Covid-19 and Business Interruption Insurance

By Joseph Kelly

Covid-19 and the response from state and local government in the form of stay-at-home orders have led to closures or slowdowns for many Illinois businesses. Many businesses have been submitting claims to their insurers for lost income and extra expenses under the business interruption insurance component of their property insurance policies. Some have sued their insurers.

What is business interruption insurance?

Business interruption insurance generally may include three types of coverages:

  • “Business income” coverage for business income (defined typically as lost profits plus continued normal expenses) and extra expense (defined as expenses that wouldn’t have been normally incurred) resulting from direct physical damage to property on an insured’s premises that leads to an interruption of that insured’s business.
  • “Contingent business interruption” coverage for business income and extra expense resulting from direct physical damage to property outside of an insured’s premises – e.g. a key supplier’s plant is destroyed by a tornado.
  • “Civil authority” coverage for business income and extra expense when access to a business is prohibited by a local, state, or federal order after damage to property outside of that business’s premises. For example, a hurricane strikes a major U.S. city, resulting in serious damage to the downtown business district. The local government issues an order closing all businesses in a part of the city as a result. Civil authority coverage pays for business income and extra expense of a business where “access” to the business premises is prohibited by the government order. Civil authority coverage, though, is typically limited to four-weeks’ lost income.

Although there are standard industry forms for those coverages, such as from the Insurance Services Office or “ISO,” there can be variation from policy to policy—so it’s important to read the particulars of each insurance contract.

Exercise description: List the types of coverage that the business interruption insurance article says this insurance may include.

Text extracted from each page
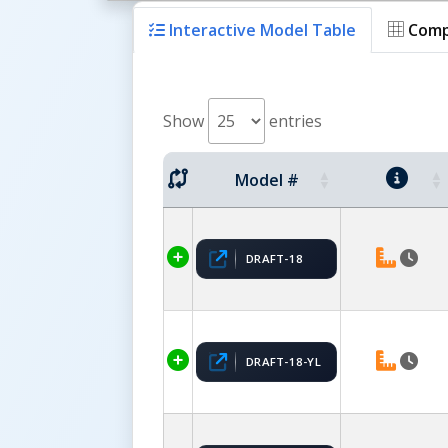
Interactive Model Table
Comp
Show
entries
Model #
DRAFT-18
DRAFT-18-YL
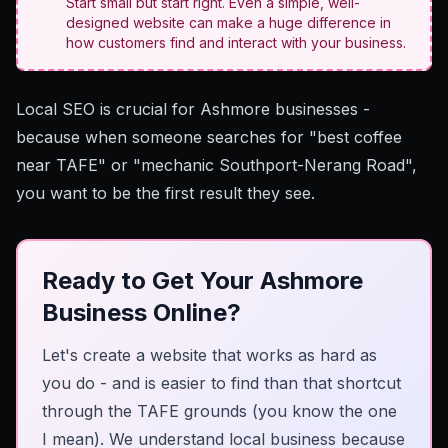
Start small but start right. Even a simple, well-
designed website can make a huge difference in
how customers find and interact with your business.
Local SEO is crucial
for Ashmore businesses -
because when someone searches for "best coffee
near TAFE" or "mechanic Southport-Nerang Road",
you want to be the first result they see.
Ready to Get Your Ashmore
Business Online?
Let's create a website that works as hard as
you do - and is easier to find than that shortcut
through the TAFE grounds (you know the one
I mean). We understand local business because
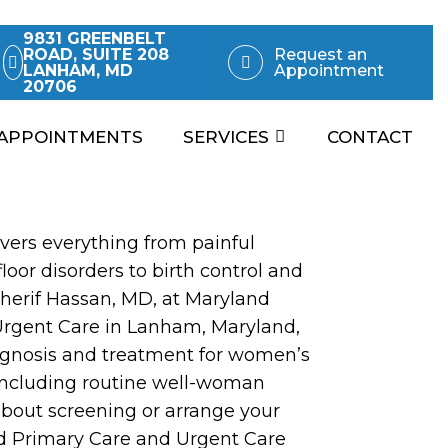
9831 GREENBELT
ROAD, SUITE 208
Request an
LANHAM, MD
Appointment
20706
APPOINTMENTS
SERVICES
CONTACT
ers everything from painful
loor disorders to birth control and
Sherif Hassan, MD, at Maryland
Urgent Care in Lanham, Maryland,
agnosis and treatment for women’s
 including routine well-woman
about screening or arrange your
d Primary Care and Urgent Care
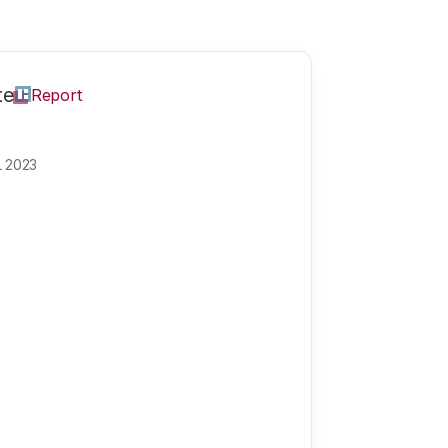
te
Report
L 2023
pects of science,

Problem solution:
- Business income coverage
- Contingent business interruption coverage
- Civil authority coverage